--- What you have to do ---
Please write out, word for word, the passage of the InLoox terms text that opens with the words containing "2. Place of" and closes with "consent of InLoox.".

2. Moreover, InLoox is only liable for culpably infringing contractual obligations the fulfilment of which renders a correct execution of the contract possible, and the customer can always trust on said material obligations being observed (cardinal obligation). This includes, in particular, the obligation to fulfil a performance free from defects. In this case InLoox’s liability is limited to the loss or damage foreseeable upon conclusion of the contract.
3. A further liability of InLoox is excluded.
4. Should the liability for damages on the part of InLoox be excluded or reduced, this shall also apply with regard to personal liability for compensation for damages on the part of its employees, representatives and persons employed in auxiliary tasks.
5. The right to contest the charge of contributory negligence remains open to InLoox. It is pointed out to the customer that, within the framework of his obligation to exercise diligence, before using the software for the first time, he must test whether the installation of the software might lead to particular interference with pre-installed software, and that he must further ensure back-up of his data before the first installation as well as during the course of operations and, in the case of a suspected fault in the software, that he implements all additional reasonable measures required for security.
6. The statute of limitation for claims of the client who is not a consumer is 1 year as of the statutory commencement of the limitation period.
§ 10 Third party rights
The customer shall immediately inform InLoox in writing, in the event that a third party claims industrial property rights (e.g. copyright or patent rights) against him. The customer shall authorise InLoox with the sole right to undertake legal action against such third parties. If InLoox makes use of this authorisation, the customer shall not be entitled to decide himself to acknowledge the claims of third parties without the agreement of InLoox. InLoox shall contest claims by third parties at its own expense and release the customer from the payment of all costs connected with contesting these claims, insofar as these are not occasioned by conduct by the customer in violation of his obligations (e.g. the use of programs in violation of the contract).
§ 11 Data protection
The customer consents to the collection, processing and use of personal data as necessary for the conclusion of the contract and the fulfilment of the contractual and non-contractual obligations of InLoox. The customer retains the right to withdraw this consent at any time, with effect for the future. InLoox wishes to point out that it makes use of third parties to meet its contractual and non-contractual obligations, to whom the collected data may be transmitted in order that they may fulfil these obligations. Examples of such third parties may include resellers/authorised dealers, suppliers, credit card firms as well as marketing service providers. Furthermore, the customer also declares his consent to the use of personal data for purposes exclusively internal to the firm, e.g. statistical evaluation, and for marketing and sales promotion as well as that of customer retention.
§ 12 Applicable law, place of performance, legal venue, other
1. The laws of the Federal Republic of Germany shall exclusively apply. The application of the Convention of the United Nations of 11.4.1980 on Contracts International Sale of Goods is hereby excluded.
2. Place of performance is Munich, Germany. Should the customer represent a business or special assets under public law, the agreed legal venue is the seat of InLoox GmbH in Munich, Germany. This also applies if the customer does not have a general place of jurisdiction in Germany or if his place of residence or usual abode is unknown at the time the proceedings are brought forth.
3. The rights and obligations resulting from an agreement reached by the parties on the basis of these provisions cannot be transferred to a third party without the prior written consent of InLoox.
4. Modifications and supplementary agreements must be in writing. This shall also apply to modification of this clause on written form.

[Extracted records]
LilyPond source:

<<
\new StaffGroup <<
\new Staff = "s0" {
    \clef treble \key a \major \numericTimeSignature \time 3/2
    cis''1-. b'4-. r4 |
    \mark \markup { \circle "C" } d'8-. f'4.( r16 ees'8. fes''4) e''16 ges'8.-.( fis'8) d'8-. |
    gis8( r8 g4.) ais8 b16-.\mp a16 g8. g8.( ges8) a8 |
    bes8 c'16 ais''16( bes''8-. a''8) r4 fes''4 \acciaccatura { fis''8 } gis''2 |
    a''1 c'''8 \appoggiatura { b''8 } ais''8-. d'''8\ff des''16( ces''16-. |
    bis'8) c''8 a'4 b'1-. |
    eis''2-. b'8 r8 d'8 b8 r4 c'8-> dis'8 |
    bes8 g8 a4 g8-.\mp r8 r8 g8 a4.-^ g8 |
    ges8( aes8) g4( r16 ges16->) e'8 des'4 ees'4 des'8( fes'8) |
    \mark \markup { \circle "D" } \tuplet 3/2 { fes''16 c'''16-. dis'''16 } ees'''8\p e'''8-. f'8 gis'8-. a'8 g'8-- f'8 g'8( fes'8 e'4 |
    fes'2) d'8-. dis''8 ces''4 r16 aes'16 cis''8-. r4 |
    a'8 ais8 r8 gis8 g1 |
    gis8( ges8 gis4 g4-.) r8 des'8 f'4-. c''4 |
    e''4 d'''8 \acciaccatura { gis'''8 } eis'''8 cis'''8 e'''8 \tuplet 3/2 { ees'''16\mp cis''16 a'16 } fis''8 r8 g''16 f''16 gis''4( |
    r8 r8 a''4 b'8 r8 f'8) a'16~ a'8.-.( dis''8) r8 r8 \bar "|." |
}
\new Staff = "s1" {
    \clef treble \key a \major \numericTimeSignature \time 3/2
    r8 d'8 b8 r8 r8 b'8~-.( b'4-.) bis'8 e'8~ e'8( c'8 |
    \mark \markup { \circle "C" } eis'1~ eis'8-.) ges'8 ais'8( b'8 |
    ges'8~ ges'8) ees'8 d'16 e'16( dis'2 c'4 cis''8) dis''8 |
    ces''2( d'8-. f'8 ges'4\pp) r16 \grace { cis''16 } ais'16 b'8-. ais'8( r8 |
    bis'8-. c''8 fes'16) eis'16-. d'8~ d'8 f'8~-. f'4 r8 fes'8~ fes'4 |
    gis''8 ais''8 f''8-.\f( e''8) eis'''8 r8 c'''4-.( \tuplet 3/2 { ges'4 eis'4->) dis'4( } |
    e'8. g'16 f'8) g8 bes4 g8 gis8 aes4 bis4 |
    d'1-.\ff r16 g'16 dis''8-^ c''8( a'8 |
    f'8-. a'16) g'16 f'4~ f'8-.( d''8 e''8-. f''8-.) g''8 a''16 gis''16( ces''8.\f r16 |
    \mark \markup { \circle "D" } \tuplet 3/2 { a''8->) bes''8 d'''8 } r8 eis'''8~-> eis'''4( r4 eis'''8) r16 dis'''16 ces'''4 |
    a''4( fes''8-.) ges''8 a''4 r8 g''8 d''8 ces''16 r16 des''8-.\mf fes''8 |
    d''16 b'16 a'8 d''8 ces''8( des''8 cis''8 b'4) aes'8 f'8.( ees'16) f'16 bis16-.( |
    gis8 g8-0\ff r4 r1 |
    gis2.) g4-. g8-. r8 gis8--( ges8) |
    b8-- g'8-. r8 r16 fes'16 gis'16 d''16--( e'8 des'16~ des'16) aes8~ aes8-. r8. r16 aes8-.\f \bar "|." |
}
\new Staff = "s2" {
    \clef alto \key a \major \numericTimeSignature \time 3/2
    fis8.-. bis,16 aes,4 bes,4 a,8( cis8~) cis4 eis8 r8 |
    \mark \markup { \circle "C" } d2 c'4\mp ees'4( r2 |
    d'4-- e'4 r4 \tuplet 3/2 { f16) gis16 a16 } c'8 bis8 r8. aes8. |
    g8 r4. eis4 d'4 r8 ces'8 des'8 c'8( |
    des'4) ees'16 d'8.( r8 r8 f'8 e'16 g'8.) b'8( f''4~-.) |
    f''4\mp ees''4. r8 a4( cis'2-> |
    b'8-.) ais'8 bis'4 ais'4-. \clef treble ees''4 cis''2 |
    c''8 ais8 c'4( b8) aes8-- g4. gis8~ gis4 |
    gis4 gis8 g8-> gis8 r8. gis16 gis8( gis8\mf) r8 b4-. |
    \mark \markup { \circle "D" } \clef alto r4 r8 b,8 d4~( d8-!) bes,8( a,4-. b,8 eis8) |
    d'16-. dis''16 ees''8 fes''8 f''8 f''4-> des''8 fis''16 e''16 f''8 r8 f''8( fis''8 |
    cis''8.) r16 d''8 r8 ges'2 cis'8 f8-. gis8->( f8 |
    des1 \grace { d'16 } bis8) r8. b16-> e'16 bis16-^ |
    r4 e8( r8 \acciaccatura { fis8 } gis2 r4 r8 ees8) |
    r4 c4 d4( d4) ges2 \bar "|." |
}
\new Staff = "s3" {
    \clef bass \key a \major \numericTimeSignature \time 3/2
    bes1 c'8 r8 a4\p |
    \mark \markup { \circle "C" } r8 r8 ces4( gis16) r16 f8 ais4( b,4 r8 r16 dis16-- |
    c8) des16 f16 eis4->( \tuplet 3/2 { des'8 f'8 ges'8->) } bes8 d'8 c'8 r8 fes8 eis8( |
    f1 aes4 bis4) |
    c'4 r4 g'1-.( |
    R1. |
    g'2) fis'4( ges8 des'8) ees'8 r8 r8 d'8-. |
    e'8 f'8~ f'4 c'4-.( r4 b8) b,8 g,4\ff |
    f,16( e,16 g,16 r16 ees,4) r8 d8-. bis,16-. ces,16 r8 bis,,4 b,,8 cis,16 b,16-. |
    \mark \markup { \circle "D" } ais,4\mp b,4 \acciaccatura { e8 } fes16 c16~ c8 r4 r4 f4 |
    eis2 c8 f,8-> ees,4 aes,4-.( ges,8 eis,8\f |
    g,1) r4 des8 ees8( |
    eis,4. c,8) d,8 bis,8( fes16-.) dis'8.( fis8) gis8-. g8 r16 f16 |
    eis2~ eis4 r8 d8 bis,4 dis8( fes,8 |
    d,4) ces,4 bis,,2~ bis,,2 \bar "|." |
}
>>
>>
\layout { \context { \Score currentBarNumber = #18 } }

--- Correct output ---
2. Place of performance is Munich, Germany. Should the customer represent a business or special assets under public law, the agreed legal venue is the seat of InLoox GmbH in Munich, Germany. This also applies if the customer does not have a general place of jurisdiction in Germany or if his place of residence or usual abode is unknown at the time the proceedings are brought forth.
3. The rights and obligations resulting from an agreement reached by the parties on the basis of these provisions cannot be transferred to a third party without the prior written consent of InLoox.